• **Objective**: Collect every line in the items below that contains the string "esophagus". Case counts, so count only matches with the same capitalization.

□ □ □ □

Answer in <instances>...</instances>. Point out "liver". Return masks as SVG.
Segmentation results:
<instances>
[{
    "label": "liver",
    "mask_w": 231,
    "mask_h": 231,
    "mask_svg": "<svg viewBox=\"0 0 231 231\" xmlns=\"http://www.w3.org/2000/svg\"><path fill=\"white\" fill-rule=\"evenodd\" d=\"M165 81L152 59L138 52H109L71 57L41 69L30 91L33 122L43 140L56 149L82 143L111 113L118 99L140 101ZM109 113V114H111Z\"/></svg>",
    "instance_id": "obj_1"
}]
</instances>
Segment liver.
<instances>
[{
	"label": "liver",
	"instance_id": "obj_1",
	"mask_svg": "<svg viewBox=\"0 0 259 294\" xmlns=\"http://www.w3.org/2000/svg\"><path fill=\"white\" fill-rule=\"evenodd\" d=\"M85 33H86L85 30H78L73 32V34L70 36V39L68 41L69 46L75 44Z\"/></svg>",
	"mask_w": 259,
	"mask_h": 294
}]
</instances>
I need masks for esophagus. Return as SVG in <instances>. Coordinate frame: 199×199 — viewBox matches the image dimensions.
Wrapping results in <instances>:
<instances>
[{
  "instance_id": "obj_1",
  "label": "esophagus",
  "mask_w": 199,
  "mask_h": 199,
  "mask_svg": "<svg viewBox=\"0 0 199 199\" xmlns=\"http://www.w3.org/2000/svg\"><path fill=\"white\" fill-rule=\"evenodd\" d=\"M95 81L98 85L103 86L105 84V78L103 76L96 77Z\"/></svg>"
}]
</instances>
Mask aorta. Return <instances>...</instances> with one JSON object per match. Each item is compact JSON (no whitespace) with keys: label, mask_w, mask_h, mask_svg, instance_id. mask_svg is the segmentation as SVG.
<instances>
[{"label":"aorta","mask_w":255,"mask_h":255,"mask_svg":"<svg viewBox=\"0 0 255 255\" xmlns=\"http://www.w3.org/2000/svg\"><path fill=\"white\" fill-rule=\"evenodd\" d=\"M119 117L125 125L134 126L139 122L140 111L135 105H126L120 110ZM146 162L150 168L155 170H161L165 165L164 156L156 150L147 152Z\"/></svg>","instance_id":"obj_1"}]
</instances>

□ □ □ □

• **Worked answer**:
I need masks for esophagus. Return as SVG in <instances>. Coordinate frame: 199×199 — viewBox matches the image dimensions.
  "label": "esophagus",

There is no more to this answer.